▶ **YOUR OBJECTIVE**: Could you write out every line of the material below, character for character, leaving the pictures out of your answer?

▶ **PROVIDED RECORDS**:
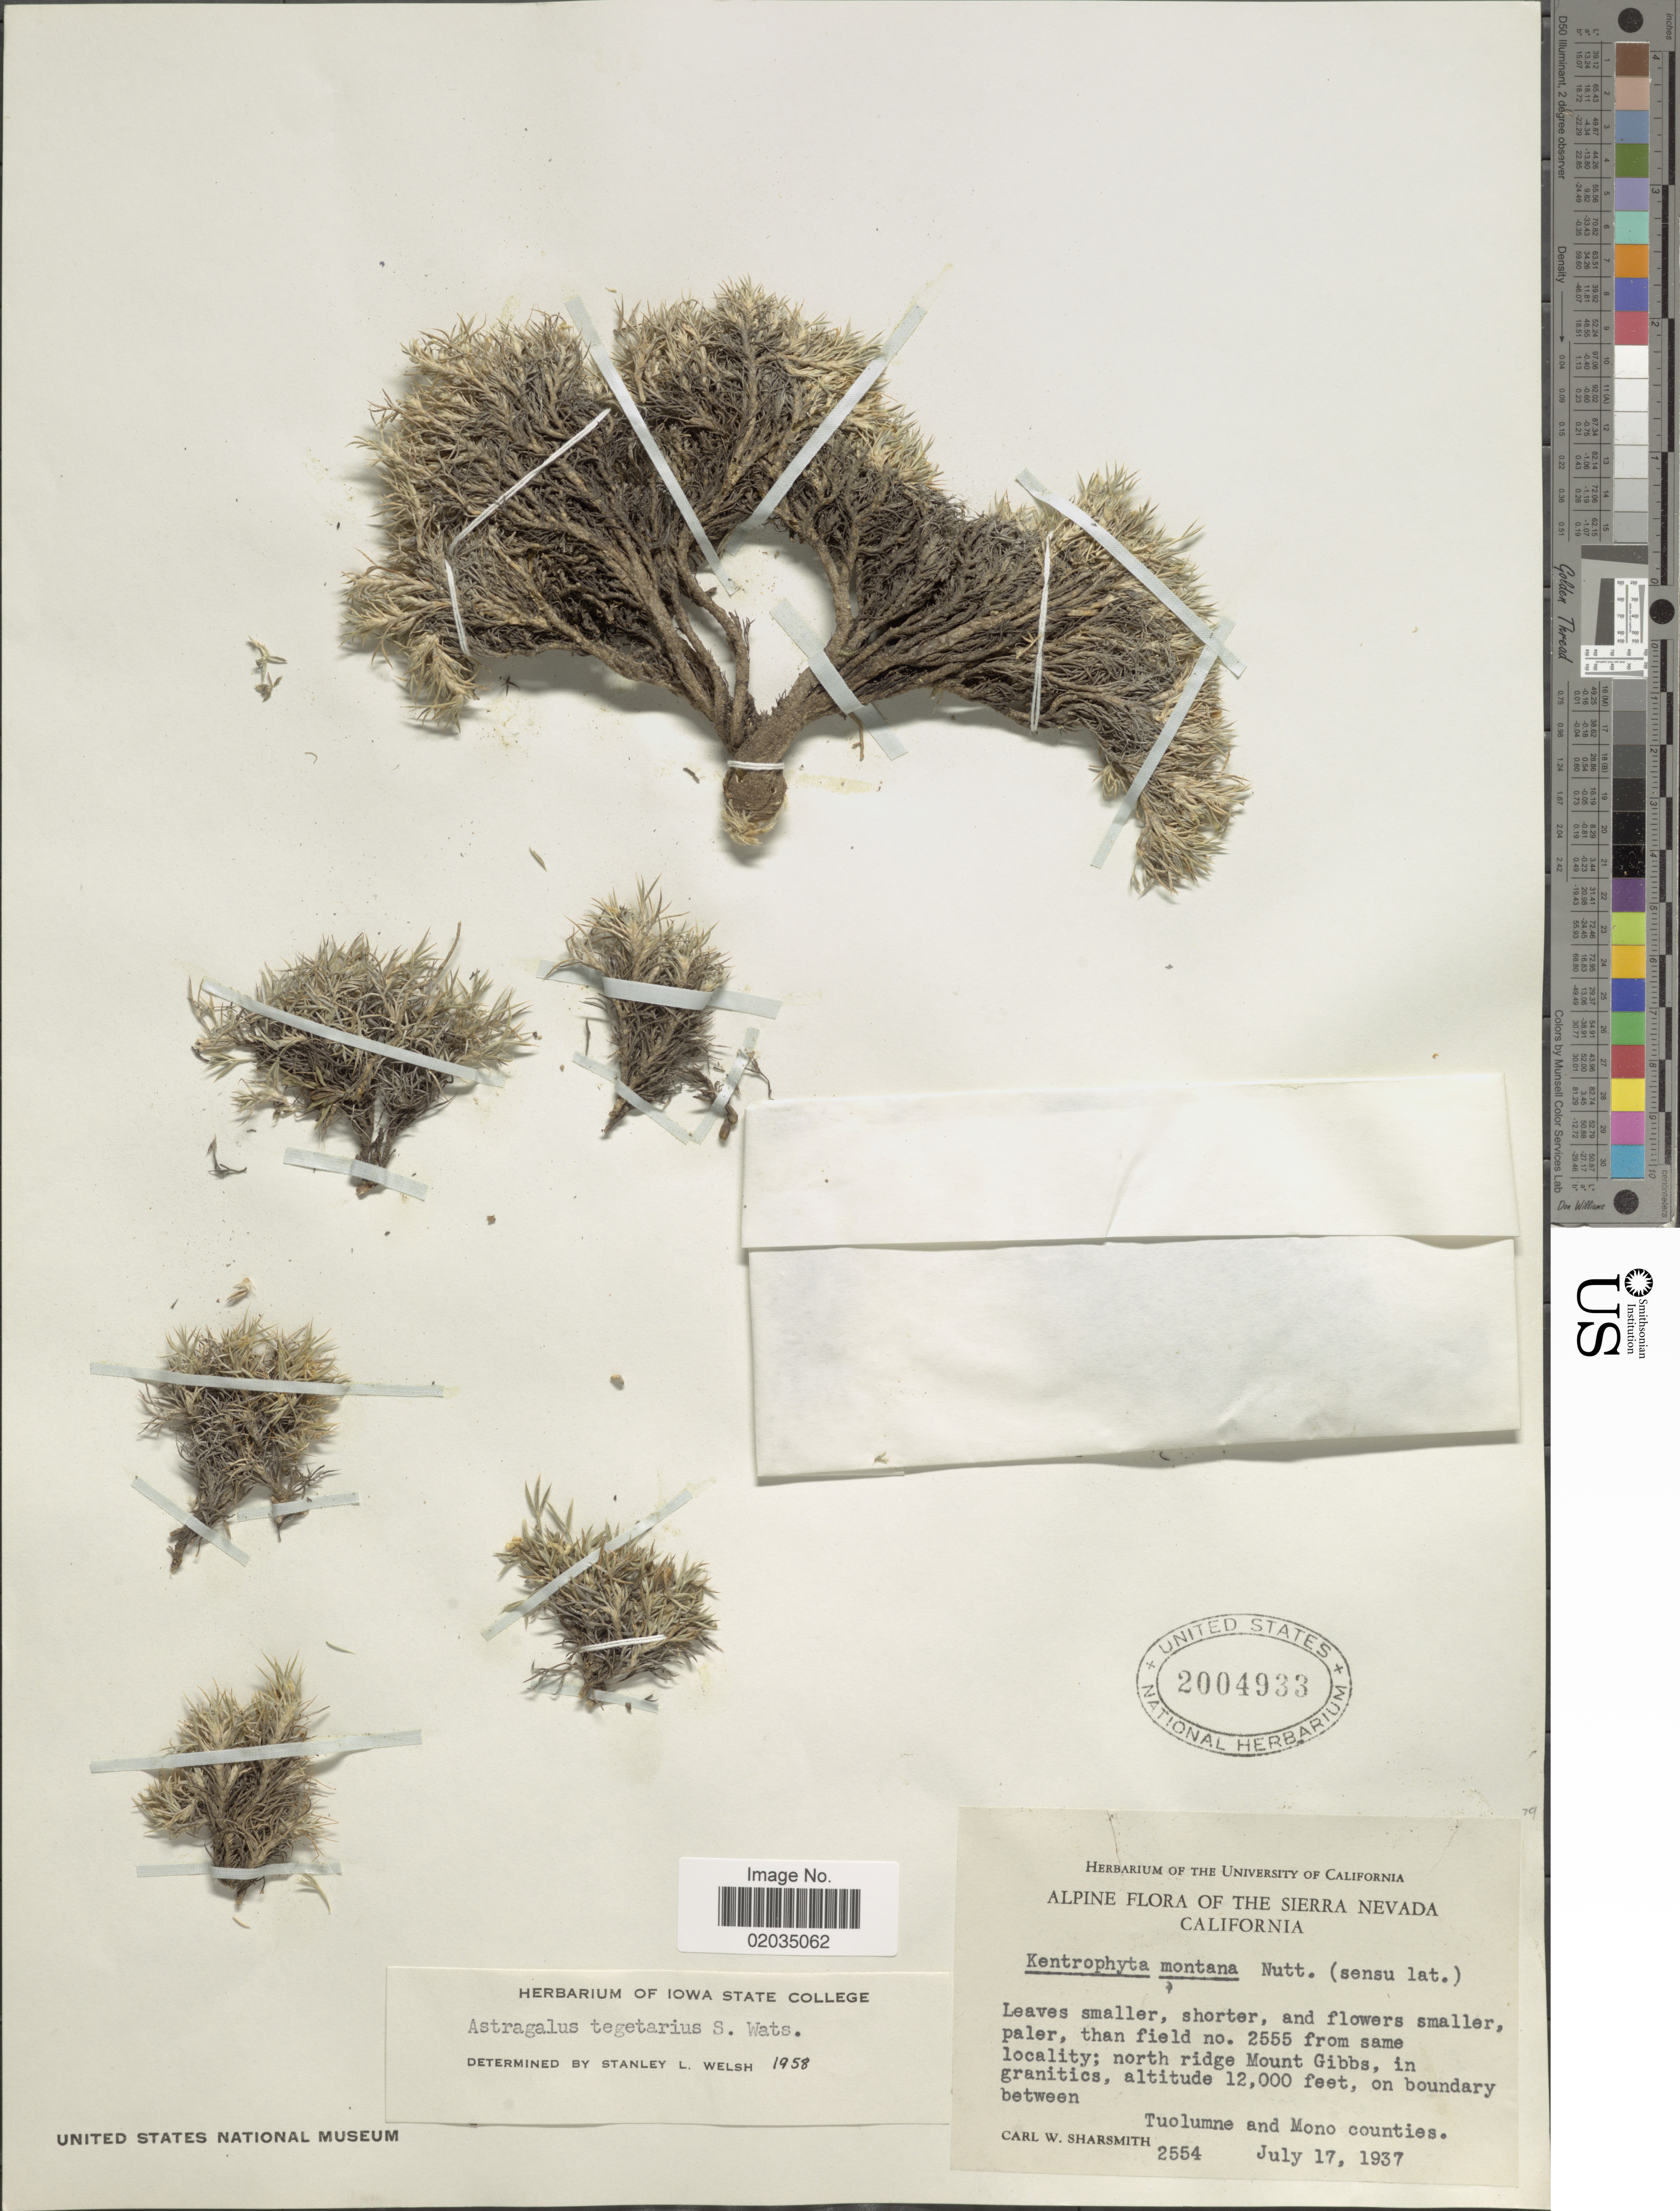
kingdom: Plantae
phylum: Tracheophyta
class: Magnoliopsida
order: Fabales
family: Fabaceae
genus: Astragalus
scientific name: Astragalus tegetarioides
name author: M.E. Jones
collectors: C. Sharsmith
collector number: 2554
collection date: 1937-07-17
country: United States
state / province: California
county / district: Mono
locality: Alpine flora of the Sierra Nevada, north ridge Mount Gibbs, in granitics, on boundary between Tuolumne and Mono Counties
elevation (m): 3658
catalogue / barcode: US 2004933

▶ **ANSWER FOR THE TASK**:
kingdom: Plantae
phylum: Tracheophyta
class: Magnoliopsida
order: Fabales
family: Fabaceae
genus: Astragalus
scientific name: Astragalus tegetarioides
name author: M.E. Jones
collectors: C. Sharsmith
collector number: 2554
collection date: 1937-07-17
country: United States
state / province: California
county / district: Mono
locality: Alpine flora of the Sierra Nevada, north ridge Mount Gibbs, in granitics, on boundary between Tuolumne and Mono Counties
elevation (m): 3658
catalogue / barcode: US 2004933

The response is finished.